## GOAL OF THE EXERCISE
Among the lines of the data, copy those that hold "nose".

## ENTRIES SHOWN
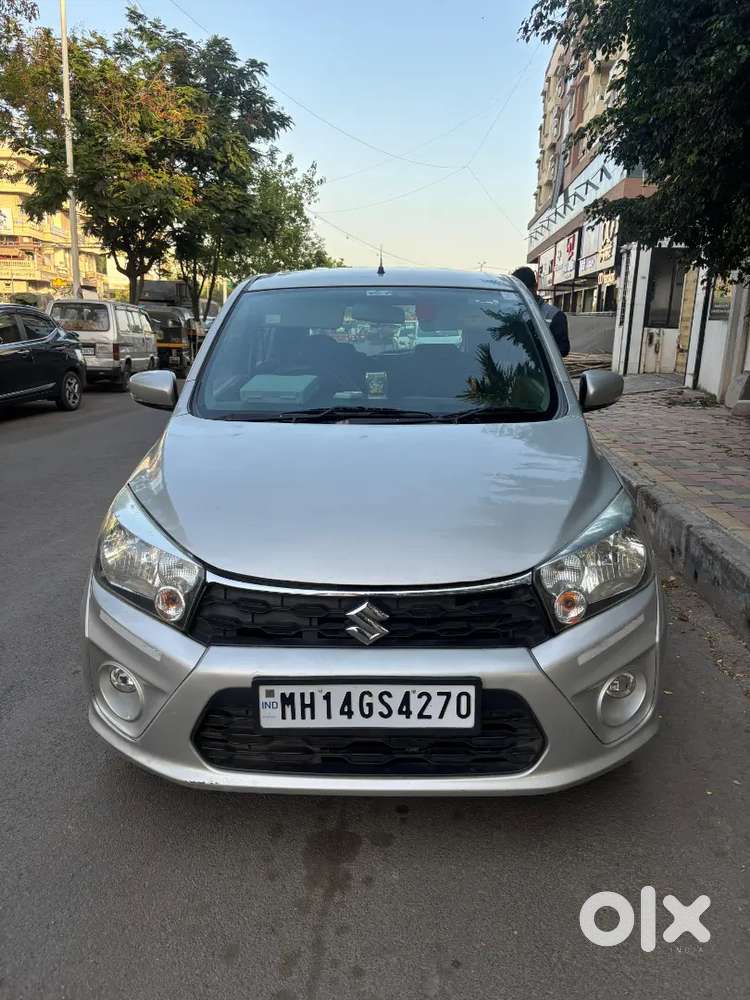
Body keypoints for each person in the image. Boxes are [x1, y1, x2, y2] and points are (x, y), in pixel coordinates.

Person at [512, 266, 570, 357]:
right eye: (517, 292)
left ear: (535, 287)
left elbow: (563, 349)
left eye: (524, 290)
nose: (520, 295)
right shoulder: (511, 312)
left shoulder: (555, 316)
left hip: (541, 369)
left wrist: (536, 347)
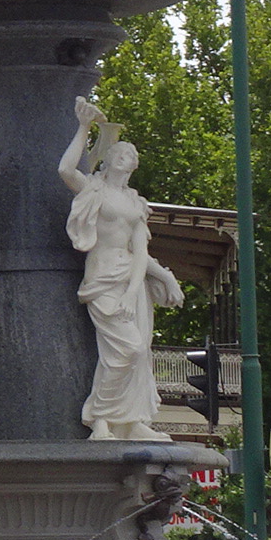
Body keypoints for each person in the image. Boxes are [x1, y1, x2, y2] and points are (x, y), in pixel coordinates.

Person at [61, 98, 183, 441]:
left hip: (131, 280)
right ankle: (99, 415)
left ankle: (129, 421)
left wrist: (161, 277)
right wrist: (84, 127)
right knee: (124, 349)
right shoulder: (95, 188)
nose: (130, 157)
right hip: (102, 278)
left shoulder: (134, 201)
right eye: (122, 152)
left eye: (133, 155)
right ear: (111, 159)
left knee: (138, 352)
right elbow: (66, 171)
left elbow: (141, 250)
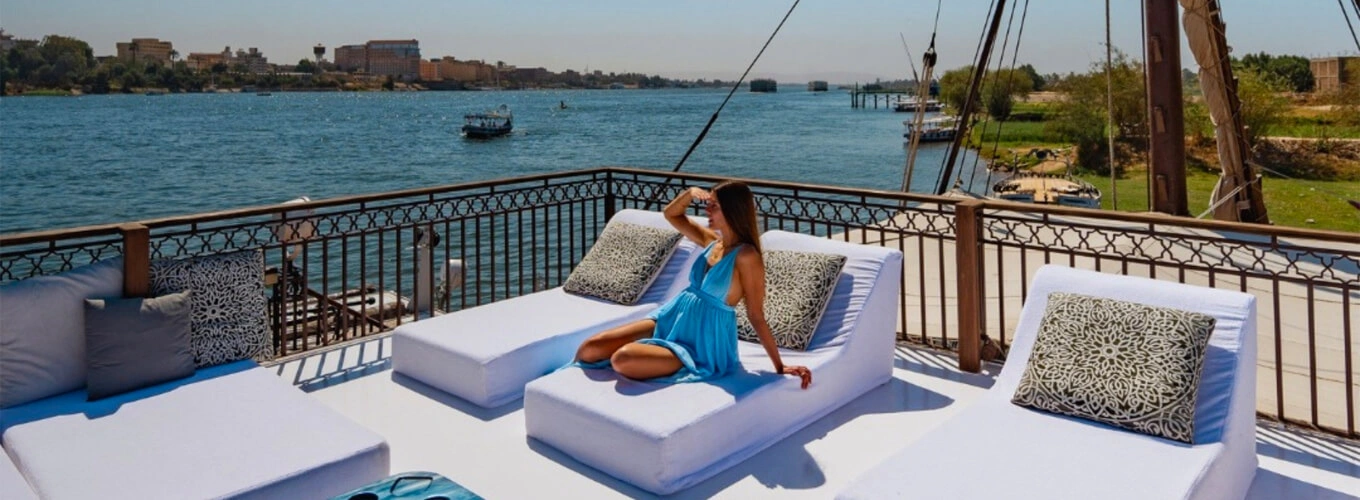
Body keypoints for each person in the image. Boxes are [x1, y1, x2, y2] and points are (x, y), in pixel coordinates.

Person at [572, 181, 813, 389]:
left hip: (703, 340)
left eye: (714, 205)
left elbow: (755, 313)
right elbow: (672, 215)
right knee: (590, 349)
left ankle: (666, 355)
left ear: (732, 210)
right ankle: (654, 350)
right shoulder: (712, 241)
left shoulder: (746, 256)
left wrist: (780, 366)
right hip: (673, 316)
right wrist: (689, 194)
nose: (707, 209)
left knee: (622, 360)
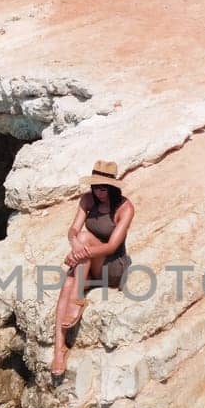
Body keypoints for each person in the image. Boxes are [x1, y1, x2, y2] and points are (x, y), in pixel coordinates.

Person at [50, 160, 134, 376]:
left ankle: (79, 300)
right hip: (89, 261)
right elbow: (73, 230)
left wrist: (80, 252)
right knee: (67, 283)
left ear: (113, 187)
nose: (99, 192)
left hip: (112, 266)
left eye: (103, 188)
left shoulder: (125, 208)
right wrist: (75, 244)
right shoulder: (87, 199)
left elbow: (111, 246)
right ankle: (59, 350)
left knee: (85, 242)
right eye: (95, 187)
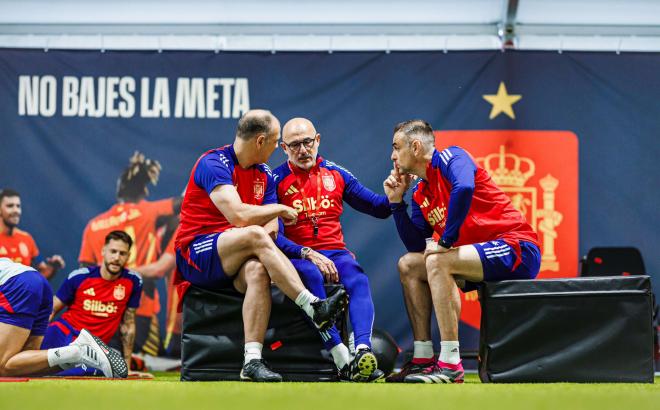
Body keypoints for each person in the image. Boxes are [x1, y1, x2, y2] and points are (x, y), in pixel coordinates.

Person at [175, 109, 347, 382]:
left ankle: (252, 361)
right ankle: (313, 307)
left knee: (258, 270)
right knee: (254, 234)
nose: (278, 149)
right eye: (275, 141)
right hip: (196, 253)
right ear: (260, 141)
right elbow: (239, 216)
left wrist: (274, 235)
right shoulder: (214, 163)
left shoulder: (264, 173)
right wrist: (279, 207)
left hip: (236, 255)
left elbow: (272, 231)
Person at [383, 119, 540, 384]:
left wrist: (446, 240)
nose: (392, 156)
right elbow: (417, 247)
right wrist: (397, 202)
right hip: (476, 257)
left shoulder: (451, 157)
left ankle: (451, 364)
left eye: (396, 147)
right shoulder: (421, 192)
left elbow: (464, 187)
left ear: (417, 147)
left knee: (438, 261)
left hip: (517, 248)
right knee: (409, 264)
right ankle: (422, 358)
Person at [273, 118, 391, 382]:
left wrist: (394, 195)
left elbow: (378, 208)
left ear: (318, 140)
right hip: (296, 255)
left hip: (335, 253)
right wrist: (307, 252)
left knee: (357, 278)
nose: (302, 150)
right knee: (311, 277)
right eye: (294, 145)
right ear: (283, 148)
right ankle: (341, 358)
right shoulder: (275, 180)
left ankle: (361, 351)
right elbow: (273, 238)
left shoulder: (337, 174)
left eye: (307, 142)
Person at [78, 152, 181, 357]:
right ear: (144, 190)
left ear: (119, 192)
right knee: (154, 363)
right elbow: (186, 202)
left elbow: (85, 275)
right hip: (140, 308)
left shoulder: (94, 224)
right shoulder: (150, 211)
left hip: (102, 311)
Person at [0, 257, 127, 378]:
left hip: (17, 284)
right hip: (36, 281)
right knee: (24, 368)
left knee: (2, 365)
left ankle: (78, 351)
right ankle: (75, 356)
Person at [42, 230, 143, 376]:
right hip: (62, 334)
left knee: (101, 370)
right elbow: (50, 310)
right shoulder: (80, 276)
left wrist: (127, 368)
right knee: (24, 364)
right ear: (103, 251)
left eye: (122, 253)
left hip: (93, 348)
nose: (116, 257)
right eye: (113, 251)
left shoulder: (133, 281)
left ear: (128, 256)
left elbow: (128, 325)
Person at [0, 189, 65, 279]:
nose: (16, 210)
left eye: (18, 206)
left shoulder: (26, 239)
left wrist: (52, 267)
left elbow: (41, 276)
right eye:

## SOLUTION FOR THIS TASK
nose: (520, 295)
nose: (130, 157)
nose: (707, 209)
nose: (99, 192)
nose: (278, 149)
nose: (392, 156)
nose: (302, 150)
nose: (116, 257)
nose: (16, 210)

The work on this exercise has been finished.